As I walk, lechuguilla becomes the thing I focus on most. Picture this: Surely at one time or another you've had the agave called burn-plant or aloe vera. Burn- plant is closely related to the lechuguilla and looks a lot like it, except that the lechuguilla is dried-out looking, has rock-hard spines on its leaf-tips, and bears low spines along its blade margins. Lechuguilla grows in bunches, so usually between ten and thirty plants form a dense, impossible-to-walk-through thicket. In most lechuguilla thickets there's at least one plant sending up a flower stalk six to thirteen feet high. When any agave flowers, it dies - - its leaves and flower stalk wither and fade. Looking across the desert now I see thousands of spent lechuguilla flower-stalks. I'm reminded of the old Ben-Hur movie when the warrior multitudes marched with their spears silhouetted against the anxious, pre-battle sky...

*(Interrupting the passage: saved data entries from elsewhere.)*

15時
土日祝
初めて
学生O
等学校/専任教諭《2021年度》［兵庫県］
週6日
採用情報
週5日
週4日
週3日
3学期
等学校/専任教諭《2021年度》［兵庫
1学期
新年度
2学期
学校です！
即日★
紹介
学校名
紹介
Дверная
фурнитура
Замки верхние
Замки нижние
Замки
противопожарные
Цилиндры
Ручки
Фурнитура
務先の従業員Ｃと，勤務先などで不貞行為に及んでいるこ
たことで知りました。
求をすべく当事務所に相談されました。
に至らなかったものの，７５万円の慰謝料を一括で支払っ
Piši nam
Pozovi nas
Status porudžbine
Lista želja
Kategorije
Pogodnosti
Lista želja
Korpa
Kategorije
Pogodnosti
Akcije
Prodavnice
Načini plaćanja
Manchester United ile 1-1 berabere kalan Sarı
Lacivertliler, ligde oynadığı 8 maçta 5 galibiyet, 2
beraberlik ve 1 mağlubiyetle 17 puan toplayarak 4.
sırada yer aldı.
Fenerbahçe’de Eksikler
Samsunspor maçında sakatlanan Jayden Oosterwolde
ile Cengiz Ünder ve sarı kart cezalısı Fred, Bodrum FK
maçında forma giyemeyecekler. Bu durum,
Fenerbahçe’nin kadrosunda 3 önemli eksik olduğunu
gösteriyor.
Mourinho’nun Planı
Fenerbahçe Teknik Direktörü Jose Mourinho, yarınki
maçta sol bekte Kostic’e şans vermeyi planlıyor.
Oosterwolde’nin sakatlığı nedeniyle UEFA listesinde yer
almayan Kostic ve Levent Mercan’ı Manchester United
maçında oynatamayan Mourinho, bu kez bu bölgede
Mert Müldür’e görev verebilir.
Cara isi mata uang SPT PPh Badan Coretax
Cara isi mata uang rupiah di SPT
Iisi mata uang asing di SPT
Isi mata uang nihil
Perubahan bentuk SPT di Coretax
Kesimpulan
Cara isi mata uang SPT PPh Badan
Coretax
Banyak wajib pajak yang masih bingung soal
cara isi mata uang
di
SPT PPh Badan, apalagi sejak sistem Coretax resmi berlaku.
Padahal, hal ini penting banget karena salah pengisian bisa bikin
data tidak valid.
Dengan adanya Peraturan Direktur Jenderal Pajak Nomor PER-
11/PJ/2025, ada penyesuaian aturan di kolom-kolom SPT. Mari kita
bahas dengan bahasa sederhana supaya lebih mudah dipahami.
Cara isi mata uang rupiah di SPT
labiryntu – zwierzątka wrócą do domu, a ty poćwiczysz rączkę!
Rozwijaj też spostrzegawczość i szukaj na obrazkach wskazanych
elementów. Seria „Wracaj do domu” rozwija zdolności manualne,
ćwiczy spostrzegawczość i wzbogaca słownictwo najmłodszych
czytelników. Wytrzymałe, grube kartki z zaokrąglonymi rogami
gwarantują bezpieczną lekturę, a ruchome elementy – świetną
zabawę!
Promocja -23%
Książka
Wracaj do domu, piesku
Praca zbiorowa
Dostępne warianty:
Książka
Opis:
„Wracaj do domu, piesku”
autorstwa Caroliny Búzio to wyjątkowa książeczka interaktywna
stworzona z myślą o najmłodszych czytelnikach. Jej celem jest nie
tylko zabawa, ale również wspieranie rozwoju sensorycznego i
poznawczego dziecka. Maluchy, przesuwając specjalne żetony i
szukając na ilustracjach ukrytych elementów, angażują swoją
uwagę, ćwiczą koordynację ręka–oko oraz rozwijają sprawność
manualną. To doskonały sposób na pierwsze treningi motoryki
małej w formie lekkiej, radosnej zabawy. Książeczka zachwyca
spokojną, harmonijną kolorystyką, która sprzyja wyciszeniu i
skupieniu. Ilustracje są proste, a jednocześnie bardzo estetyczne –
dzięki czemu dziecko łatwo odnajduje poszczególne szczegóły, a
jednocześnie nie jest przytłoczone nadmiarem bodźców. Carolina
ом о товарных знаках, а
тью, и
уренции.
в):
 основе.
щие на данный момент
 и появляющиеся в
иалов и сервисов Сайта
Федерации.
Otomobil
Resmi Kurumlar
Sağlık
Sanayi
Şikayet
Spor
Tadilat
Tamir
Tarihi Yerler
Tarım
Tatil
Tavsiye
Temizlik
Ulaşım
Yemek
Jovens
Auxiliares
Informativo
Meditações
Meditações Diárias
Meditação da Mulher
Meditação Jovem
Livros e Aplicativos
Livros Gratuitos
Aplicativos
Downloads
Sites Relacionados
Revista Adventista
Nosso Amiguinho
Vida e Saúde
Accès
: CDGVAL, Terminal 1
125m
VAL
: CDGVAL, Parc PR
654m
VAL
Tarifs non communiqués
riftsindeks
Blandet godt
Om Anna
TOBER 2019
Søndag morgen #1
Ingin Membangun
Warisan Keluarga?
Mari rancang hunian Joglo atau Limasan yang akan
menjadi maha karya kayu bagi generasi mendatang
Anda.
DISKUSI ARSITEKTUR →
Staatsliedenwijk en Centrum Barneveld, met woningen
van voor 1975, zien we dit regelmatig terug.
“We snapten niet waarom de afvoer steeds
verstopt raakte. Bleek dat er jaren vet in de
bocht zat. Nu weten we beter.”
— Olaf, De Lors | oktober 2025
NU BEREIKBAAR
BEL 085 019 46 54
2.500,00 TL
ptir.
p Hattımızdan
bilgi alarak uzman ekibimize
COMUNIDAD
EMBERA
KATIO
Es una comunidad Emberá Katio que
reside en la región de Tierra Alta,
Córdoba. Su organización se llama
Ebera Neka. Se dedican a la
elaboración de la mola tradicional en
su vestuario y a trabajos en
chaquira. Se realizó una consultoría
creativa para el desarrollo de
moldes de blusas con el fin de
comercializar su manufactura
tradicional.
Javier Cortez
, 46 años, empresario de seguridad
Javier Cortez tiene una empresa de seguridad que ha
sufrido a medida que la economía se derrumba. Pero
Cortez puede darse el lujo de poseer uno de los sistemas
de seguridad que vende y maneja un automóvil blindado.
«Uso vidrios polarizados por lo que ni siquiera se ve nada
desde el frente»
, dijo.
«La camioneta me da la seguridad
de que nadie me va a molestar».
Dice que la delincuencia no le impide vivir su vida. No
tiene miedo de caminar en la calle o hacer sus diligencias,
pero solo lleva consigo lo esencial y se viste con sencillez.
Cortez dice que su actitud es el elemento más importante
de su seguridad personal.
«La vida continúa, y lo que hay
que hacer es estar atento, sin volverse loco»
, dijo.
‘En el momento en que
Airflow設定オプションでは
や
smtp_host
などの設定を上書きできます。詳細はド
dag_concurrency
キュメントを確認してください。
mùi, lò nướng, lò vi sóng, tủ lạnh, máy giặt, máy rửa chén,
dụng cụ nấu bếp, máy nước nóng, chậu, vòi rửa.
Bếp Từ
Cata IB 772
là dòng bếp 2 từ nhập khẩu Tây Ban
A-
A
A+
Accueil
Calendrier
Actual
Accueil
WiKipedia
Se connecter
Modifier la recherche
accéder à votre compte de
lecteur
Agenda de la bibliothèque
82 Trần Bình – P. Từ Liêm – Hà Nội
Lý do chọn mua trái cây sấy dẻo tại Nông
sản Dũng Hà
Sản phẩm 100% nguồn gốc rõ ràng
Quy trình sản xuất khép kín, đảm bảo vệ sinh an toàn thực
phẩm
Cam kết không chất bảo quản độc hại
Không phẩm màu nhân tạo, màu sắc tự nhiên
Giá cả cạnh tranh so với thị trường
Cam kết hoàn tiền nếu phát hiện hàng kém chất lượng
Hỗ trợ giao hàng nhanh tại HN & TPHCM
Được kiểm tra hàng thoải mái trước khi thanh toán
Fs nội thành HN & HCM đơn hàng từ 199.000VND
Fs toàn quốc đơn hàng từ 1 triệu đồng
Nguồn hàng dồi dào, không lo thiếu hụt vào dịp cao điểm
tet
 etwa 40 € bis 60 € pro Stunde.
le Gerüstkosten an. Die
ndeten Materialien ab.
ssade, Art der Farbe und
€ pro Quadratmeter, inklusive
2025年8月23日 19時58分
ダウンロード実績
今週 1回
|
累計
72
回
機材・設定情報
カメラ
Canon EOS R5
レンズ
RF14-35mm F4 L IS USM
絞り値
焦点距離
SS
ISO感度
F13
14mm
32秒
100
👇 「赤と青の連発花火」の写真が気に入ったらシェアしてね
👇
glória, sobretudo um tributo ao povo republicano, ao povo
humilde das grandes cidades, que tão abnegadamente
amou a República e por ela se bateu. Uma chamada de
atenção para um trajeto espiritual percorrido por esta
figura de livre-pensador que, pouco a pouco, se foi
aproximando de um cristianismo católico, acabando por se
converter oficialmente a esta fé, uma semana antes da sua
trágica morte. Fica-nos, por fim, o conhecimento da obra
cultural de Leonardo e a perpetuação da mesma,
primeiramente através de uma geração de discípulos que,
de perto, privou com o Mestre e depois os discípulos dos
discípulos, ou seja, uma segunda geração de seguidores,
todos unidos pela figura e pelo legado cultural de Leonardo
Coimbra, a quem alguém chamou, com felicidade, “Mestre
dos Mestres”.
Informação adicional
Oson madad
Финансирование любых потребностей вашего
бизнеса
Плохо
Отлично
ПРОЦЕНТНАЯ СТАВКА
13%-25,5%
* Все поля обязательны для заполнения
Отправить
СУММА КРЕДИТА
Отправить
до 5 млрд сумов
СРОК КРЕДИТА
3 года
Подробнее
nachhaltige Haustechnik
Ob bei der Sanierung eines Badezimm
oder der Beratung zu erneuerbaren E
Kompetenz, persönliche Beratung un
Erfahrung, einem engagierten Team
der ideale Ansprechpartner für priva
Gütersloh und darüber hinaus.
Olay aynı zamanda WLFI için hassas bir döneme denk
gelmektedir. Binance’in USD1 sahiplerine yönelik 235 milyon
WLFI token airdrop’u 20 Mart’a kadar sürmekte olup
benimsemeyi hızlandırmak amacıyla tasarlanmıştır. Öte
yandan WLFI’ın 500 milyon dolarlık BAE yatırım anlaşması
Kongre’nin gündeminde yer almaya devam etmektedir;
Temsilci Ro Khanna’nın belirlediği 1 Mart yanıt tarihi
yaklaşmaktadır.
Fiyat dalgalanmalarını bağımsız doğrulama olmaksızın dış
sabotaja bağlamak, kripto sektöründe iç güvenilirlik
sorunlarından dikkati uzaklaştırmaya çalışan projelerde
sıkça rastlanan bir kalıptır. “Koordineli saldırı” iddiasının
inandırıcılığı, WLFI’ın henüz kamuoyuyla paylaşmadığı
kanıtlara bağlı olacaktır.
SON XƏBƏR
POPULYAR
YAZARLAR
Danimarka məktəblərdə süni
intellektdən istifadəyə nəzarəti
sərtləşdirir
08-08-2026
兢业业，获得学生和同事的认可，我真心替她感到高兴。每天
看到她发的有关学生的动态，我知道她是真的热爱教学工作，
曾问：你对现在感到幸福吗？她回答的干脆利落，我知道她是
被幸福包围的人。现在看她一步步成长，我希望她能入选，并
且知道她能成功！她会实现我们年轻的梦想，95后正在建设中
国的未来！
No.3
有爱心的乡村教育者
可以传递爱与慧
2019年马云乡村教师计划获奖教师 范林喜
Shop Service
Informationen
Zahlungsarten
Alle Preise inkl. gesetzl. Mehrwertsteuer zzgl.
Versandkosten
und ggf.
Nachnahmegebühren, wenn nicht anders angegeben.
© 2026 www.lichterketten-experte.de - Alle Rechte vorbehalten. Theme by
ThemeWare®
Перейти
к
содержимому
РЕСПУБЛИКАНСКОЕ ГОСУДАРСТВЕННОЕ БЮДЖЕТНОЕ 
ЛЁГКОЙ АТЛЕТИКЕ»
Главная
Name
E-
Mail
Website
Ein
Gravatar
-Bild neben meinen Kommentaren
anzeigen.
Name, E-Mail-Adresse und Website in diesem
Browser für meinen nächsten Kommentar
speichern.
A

Back at Henry, bending over to untie my over-the-ankle hiking shoes, I find the entire top of my left foot's wool sock soaked with blood from a deep puncture. While cleaning this cut I notice on my left leg's opposite side a lechuguilla spine still sticking one-quarter of an inch into my flesh. From the right leg I remove three cactus spines, one buried half an inch beneath the skin. I'm embarrassed. I'm supposed to be able to do better than this. If each day I am as reckless as today, I'll ruin my legs.

Curiously, however, as much as I feel chastened, also I feel pleased. It's as if I have signed up to study under a master philosopher -- an unseen desert guru -- and now I find that if I do not complete my studies properly, I'll suffer from his severe discipline. But if I truly learn about the desert here -- if I survive -- the experience will be exquisite.